# WHAT YOU NEED TO DO
Only one stretch of the records below should be repeated. It starts with the line containing "Need help with" and goes on through the line containing "BarcelonaTicketsInternational.com", exactly as written.

# DATA SHOWN
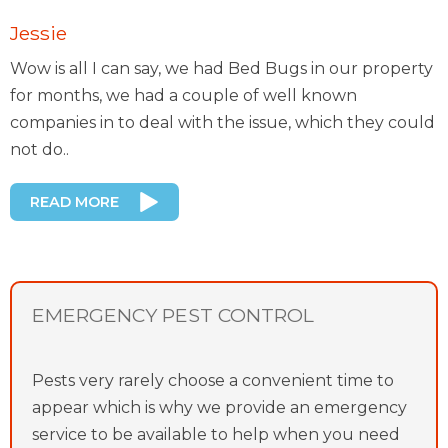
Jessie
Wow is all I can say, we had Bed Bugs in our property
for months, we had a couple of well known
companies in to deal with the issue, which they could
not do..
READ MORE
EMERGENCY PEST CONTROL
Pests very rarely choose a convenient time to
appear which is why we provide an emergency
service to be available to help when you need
...
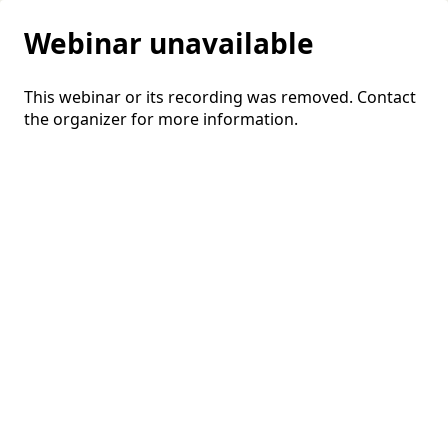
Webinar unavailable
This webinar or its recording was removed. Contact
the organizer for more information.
==
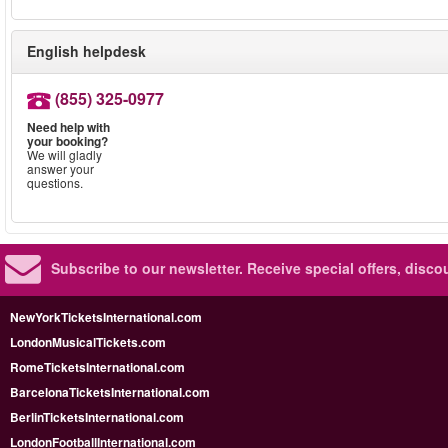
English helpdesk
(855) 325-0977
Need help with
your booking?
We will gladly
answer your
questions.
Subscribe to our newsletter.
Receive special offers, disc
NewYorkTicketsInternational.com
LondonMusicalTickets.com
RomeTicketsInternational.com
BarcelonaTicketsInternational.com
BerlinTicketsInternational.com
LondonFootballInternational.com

# ANSWER AREA
Need help with
your booking?
We will gladly
answer your
questions.
Subscribe to our newsletter.
Receive special offers, disc
NewYorkTicketsInternational.com
LondonMusicalTickets.com
RomeTicketsInternational.com
BarcelonaTicketsInternational.com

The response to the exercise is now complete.